Garrison A Cricket Ground
- Interactive map of Garrison A Cricket Ground

Ground information
- Location: Colchester, Essex
- Country: England
- Establishment: 1924 (first recorded match)

Team information
| Essex | (1924–1931, 1958, 1966 & 1968–1972) |

= Garrison A Cricket Ground =

Cricket ground in Colchester, Essex

Garrison A Cricket Ground is a cricket ground in Colchester, Essex. The first recorded match on the ground was in 1924, when Essex played their first first-class match there against Gloucestershire. Essex played 25 first-class matches there between 1924 and their final first-class match at the ground against Somerset in the 1972 County Championship.

In addition, the ground also hosted two List-A matches, the first of which came in the 1970 John Player League when Essex played Yorkshire. The second and final List-A match at the ground came in the 1972 John Player League when Essex played Lancashire.

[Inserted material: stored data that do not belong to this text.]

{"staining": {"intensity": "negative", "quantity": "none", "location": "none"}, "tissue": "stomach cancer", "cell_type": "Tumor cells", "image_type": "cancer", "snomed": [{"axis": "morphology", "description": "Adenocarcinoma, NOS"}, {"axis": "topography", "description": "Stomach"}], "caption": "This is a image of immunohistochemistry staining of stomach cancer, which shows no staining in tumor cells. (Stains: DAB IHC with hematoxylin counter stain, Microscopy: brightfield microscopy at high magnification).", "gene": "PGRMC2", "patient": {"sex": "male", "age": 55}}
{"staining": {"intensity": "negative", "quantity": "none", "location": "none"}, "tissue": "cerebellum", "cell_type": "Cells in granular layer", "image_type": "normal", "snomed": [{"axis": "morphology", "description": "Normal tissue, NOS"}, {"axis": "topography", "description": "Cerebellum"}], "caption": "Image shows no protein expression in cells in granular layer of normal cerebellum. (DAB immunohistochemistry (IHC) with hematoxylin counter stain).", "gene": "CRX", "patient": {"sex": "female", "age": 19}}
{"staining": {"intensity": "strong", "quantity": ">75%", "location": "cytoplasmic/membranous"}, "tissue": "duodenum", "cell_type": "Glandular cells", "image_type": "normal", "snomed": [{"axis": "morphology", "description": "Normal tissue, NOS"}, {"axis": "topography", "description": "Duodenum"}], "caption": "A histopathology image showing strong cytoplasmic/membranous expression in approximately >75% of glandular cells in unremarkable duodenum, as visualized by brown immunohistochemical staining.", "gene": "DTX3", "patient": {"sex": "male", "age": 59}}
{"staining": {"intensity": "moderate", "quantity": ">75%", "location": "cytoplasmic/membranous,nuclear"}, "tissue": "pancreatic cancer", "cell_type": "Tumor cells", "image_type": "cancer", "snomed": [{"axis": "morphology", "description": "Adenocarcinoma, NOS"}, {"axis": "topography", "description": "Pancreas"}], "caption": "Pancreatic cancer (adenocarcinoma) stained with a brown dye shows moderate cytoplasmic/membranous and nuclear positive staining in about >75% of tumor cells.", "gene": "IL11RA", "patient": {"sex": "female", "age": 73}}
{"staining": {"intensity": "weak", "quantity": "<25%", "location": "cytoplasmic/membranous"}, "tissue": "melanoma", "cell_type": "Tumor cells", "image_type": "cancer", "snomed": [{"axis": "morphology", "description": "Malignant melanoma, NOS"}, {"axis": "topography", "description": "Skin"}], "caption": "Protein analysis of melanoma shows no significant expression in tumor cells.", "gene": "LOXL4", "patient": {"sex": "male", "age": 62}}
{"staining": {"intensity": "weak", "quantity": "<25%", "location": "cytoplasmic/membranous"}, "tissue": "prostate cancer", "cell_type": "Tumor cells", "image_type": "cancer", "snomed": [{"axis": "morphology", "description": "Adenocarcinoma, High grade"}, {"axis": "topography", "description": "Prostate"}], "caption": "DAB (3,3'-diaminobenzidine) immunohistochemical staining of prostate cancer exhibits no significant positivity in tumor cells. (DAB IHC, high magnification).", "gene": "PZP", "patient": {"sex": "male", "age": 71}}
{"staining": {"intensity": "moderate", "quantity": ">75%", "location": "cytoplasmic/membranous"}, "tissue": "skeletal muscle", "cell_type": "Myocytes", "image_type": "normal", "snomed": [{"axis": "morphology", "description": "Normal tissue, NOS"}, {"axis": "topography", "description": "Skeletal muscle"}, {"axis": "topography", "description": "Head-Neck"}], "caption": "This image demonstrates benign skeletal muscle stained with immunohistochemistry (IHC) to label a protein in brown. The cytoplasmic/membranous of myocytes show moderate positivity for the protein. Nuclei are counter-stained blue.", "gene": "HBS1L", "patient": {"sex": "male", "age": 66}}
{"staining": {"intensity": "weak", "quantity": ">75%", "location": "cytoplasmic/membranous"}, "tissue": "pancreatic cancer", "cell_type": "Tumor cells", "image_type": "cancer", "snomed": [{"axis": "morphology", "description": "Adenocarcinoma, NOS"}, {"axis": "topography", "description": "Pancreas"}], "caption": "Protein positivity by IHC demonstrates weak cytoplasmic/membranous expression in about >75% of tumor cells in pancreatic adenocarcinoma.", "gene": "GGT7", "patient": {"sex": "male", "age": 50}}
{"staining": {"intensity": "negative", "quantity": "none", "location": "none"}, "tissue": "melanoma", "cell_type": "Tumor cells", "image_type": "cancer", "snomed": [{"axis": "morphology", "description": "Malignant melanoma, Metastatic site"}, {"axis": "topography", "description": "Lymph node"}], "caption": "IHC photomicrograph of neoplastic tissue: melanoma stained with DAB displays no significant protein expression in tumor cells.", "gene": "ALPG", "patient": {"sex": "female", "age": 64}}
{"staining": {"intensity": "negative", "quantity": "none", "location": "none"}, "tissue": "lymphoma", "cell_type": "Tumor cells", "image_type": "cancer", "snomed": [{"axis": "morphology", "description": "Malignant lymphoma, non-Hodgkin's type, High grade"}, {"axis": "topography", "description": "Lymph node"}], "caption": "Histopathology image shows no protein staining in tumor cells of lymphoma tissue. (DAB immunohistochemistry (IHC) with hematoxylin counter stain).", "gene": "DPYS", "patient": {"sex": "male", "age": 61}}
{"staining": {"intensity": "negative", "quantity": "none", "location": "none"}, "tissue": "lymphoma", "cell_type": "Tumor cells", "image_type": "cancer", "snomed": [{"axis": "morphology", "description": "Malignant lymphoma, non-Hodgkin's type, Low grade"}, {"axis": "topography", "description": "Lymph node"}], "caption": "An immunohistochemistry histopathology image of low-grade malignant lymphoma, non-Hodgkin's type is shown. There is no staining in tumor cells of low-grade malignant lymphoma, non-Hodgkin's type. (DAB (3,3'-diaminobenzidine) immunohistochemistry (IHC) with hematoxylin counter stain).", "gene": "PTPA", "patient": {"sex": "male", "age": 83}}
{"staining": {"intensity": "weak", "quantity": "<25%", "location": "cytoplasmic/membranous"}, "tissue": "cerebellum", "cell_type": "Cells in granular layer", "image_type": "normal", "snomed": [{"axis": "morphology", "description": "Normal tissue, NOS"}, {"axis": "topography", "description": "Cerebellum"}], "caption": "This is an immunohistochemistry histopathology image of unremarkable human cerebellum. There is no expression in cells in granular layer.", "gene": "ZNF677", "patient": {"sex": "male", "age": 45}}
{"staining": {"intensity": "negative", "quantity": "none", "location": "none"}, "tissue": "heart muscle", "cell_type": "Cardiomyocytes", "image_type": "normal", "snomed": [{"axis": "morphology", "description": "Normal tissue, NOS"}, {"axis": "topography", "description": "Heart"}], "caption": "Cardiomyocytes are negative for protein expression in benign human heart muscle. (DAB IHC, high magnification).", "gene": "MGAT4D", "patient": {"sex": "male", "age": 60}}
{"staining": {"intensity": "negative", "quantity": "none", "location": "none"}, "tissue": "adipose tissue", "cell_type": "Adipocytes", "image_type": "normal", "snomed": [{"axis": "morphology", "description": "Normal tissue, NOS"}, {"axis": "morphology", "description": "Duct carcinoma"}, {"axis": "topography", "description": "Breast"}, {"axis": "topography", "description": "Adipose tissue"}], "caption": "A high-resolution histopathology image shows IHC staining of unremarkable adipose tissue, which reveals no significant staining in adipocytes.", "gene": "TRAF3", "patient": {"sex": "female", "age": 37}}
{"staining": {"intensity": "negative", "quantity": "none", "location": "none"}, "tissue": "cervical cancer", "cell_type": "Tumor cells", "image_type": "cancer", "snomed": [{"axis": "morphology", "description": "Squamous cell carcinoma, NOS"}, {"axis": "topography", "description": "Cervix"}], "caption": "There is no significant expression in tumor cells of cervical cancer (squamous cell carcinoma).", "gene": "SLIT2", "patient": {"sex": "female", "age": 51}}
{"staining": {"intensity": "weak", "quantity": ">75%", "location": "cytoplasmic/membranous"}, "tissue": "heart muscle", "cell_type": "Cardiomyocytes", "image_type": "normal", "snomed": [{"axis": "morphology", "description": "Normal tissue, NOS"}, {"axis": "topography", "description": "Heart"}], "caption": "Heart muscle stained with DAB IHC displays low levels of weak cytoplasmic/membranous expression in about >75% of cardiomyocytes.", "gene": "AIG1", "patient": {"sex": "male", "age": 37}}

The Garrison A Ground is one of two grounds used by Essex in Colchester, along with the Castle Park Cricket Ground. Essex played at the Garrison A Ground between 1924 and 1931 and from 1969 to 1972. They also played one game there in 1958 when the Castle Park ground was flooded, and in 1966 when the first two days of a match at Castle Park were rained off. The game was transferred to the Garrison A Ground and the third day's play took place there.

Used by the Colchester Garrison today, the Army play matches there, with the last recorded match coming in 2008 when the Army played Huntingdonshire there.